María Antonieta Josefa Ana de Austria, era una chica muy mona y de muy buena familia, su padre era el emperador de Austria Francisco I y su madre la emperatriz María Teresa. Papá la adoraba y todo su país de origen estaba embelesado con la belleza de la niña otorgándole todos los caprichos. A los doce años supo que sería la reina de Francia. Su madre se dispuso a hacer de ella una perfecta princesa parisina. A los catorce se casó con el duque de Berry, entonces delfín y futuro rey Luis XVI. Con el paso del tiempo María Antonieta se convirtió en una mujer frívola y voluble, de gustos caros que se dejaba rodear por una camarilla de cortesanos intrigantes. Ejerció una fuerte influencia sobre su marido, hombre débil; la reina ignoraba la miseria del pueblo, y con su conducta licenciosa, contribuyó al descrédito de la monarquía en los años anteriores a la revolución francesa.
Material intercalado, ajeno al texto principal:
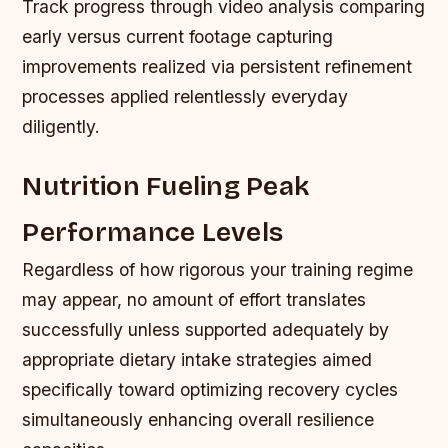
Track progress through video analysis comparing
early versus current footage capturing
improvements realized via persistent refinement
processes applied relentlessly everyday
diligently.
Nutrition Fueling Peak
Performance Levels
Regardless of how rigorous your training regime
may appear, no amount of effort translates
successfully unless supported adequately by
appropriate dietary intake strategies aimed
specifically toward optimizing recovery cycles
simultaneously enhancing overall resilience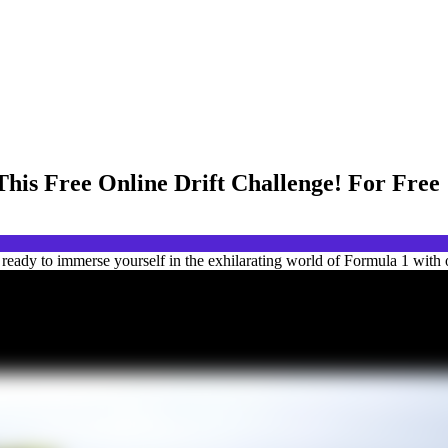
This Free Online Drift Challenge! For Free
eady to immerse yourself in the exhilarating world of Formula 1 with ou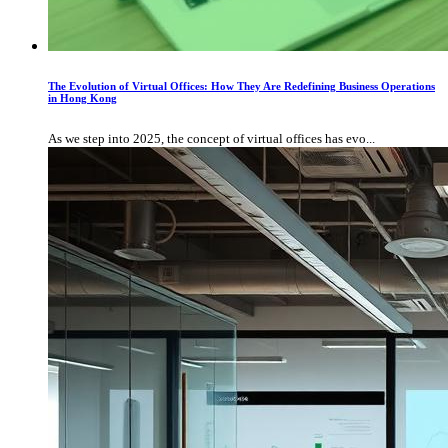
The Evolution of Virtual Offices: How They Are Redefining Business Operations
in Hong Kong
As we step into 2025, the concept of virtual offices has evo...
María del Carmen Pelegrín, Maruja para los amigos no nació en la corte vienesa, lo hizo en Beniaján, vergel donde los haya, respirando el aire fresco de la huerta; esa brisa que huele a limón, azahares y alhábegas. La carrera política de Pelegrín es larga, debe de ser decana desempeñando un cargo oficial entre los de su partido: el Partido Popular. Su equilibrio y serenidad la han llevado a ser la número dos del partido, fue PAS, quien sorprendió a todos nombrándola secretaria general del mismo. Mujer seria y formal que devuelve las llamadas telefónicas y sabe llevarse bien con todo el mundo. Trabajadora y muy madrugadora, siempre ha sido de las primeras en llegar a su despacho municipal, desde los tiempos felices en los que gobernaba la ciudad el recordado alcalde Miguel Ángel Cámara. Ahora, como Delegada de Comercio, Organización y Relaciones Institucionales debe de sentir cierta nostalgia de aquellos días tranquilos cuando se gobernaba con mayoría absoluta.

La edil Pelegrín es licenciada en Ciencias Químicas, no como María Antonieta, que nunca supo coser un botón, inmersa en el desenfreno de la corte versallesca que ella misma modeló. Aunque ´La Austriaca´, como la llamaba la turba, supo conservar la dignidad y la nobleza cuando subió lentamente los peldaños del cadalso, fue la elegancia personificada y la entereza de una reina al redoble de los tambores, antes de que descendiera sobre su cuello la cuchilla y el verdugo mostrara su cabeza ensangrentada. Muerte a la que había sido llevada por la Revolución y su vida disipada.